◆ Problem description ◆
Print all the records below, word for word and in full.

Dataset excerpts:
====

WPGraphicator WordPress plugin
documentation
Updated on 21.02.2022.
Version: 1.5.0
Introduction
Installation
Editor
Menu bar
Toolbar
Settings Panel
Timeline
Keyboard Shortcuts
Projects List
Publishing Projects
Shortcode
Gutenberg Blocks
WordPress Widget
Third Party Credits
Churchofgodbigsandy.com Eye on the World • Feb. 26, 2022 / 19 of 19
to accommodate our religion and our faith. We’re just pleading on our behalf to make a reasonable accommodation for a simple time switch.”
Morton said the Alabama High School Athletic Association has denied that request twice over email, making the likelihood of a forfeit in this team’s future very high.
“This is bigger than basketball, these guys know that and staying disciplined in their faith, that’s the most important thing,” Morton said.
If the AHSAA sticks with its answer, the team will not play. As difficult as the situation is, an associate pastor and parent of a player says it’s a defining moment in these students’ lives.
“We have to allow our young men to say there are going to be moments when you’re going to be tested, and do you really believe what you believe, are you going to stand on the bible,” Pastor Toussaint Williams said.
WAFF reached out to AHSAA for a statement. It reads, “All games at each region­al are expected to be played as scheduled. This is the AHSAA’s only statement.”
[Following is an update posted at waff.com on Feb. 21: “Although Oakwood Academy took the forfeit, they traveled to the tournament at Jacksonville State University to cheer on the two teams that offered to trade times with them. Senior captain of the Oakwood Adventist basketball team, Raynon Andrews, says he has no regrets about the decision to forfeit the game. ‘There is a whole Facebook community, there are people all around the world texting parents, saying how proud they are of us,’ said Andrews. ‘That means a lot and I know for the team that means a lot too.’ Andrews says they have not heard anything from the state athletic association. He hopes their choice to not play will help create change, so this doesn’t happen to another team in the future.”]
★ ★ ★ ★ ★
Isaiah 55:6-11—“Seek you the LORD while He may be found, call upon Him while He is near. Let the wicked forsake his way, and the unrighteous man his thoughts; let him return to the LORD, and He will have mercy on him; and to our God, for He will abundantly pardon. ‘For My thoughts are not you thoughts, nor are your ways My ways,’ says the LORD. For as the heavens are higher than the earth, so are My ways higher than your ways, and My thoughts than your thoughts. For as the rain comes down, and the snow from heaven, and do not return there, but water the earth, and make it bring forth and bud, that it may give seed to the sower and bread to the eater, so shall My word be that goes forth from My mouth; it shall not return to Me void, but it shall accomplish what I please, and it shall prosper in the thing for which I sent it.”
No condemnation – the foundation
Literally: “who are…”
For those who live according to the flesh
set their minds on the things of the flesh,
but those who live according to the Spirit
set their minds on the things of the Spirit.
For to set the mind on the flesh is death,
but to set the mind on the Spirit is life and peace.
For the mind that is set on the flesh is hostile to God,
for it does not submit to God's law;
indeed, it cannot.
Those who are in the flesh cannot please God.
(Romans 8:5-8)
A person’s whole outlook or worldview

====

◆ Your response ◆
WPGraphicator WordPress plugin
documentation
Updated on 21.02.2022.
Version: 1.5.0
Introduction
Installation
Editor
Menu bar
Toolbar
Settings Panel
Timeline
Keyboard Shortcuts
Projects List
Publishing Projects
Shortcode
Gutenberg Blocks
WordPress Widget
Third Party Credits
Churchofgodbigsandy.com Eye on the World • Feb. 26, 2022 / 19 of 19
to accommodate our religion and our faith. We’re just pleading on our behalf to make a reasonable accommodation for a simple time switch.”
Morton said the Alabama High School Athletic Association has denied that request twice over email, making the likelihood of a forfeit in this team’s future very high.
“This is bigger than basketball, these guys know that and staying disciplined in their faith, that’s the most important thing,” Morton said.
If the AHSAA sticks with its answer, the team will not play. As difficult as the situation is, an associate pastor and parent of a player says it’s a defining moment in these students’ lives.
“We have to allow our young men to say there are going to be moments when you’re going to be tested, and do you really believe what you believe, are you going to stand on the bible,” Pastor Toussaint Williams said.
WAFF reached out to AHSAA for a statement. It reads, “All games at each region­al are expected to be played as scheduled. This is the AHSAA’s only statement.”
[Following is an update posted at waff.com on Feb. 21: “Although Oakwood Academy took the forfeit, they traveled to the tournament at Jacksonville State University to cheer on the two teams that offered to trade times with them. Senior captain of the Oakwood Adventist basketball team, Raynon Andrews, says he has no regrets about the decision to forfeit the game. ‘There is a whole Facebook community, there are people all around the world texting parents, saying how proud they are of us,’ said Andrews. ‘That means a lot and I know for the team that means a lot too.’ Andrews says they have not heard anything from the state athletic association. He hopes their choice to not play will help create change, so this doesn’t happen to another team in the future.”]
★ ★ ★ ★ ★
Isaiah 55:6-11—“Seek you the LORD while He may be found, call upon Him while He is near. Let the wicked forsake his way, and the unrighteous man his thoughts; let him return to the LORD, and He will have mercy on him; and to our God, for He will abundantly pardon. ‘For My thoughts are not you thoughts, nor are your ways My ways,’ says the LORD. For as the heavens are higher than the earth, so are My ways higher than your ways, and My thoughts than your thoughts. For as the rain comes down, and the snow from heaven, and do not return there, but water the earth, and make it bring forth and bud, that it may give seed to the sower and bread to the eater, so shall My word be that goes forth from My mouth; it shall not return to Me void, but it shall accomplish what I please, and it shall prosper in the thing for which I sent it.”
No condemnation – the foundation
Literally: “who are…”
For those who live according to the flesh
set their minds on the things of the flesh,
but those who live according to the Spirit
set their minds on the things of the Spirit.
For to set the mind on the flesh is death,
but to set the mind on the Spirit is life and peace.
For the mind that is set on the flesh is hostile to God,
for it does not submit to God's law;
indeed, it cannot.
Those who are in the flesh cannot please God.
(Romans 8:5-8)
A person’s whole outlook or worldview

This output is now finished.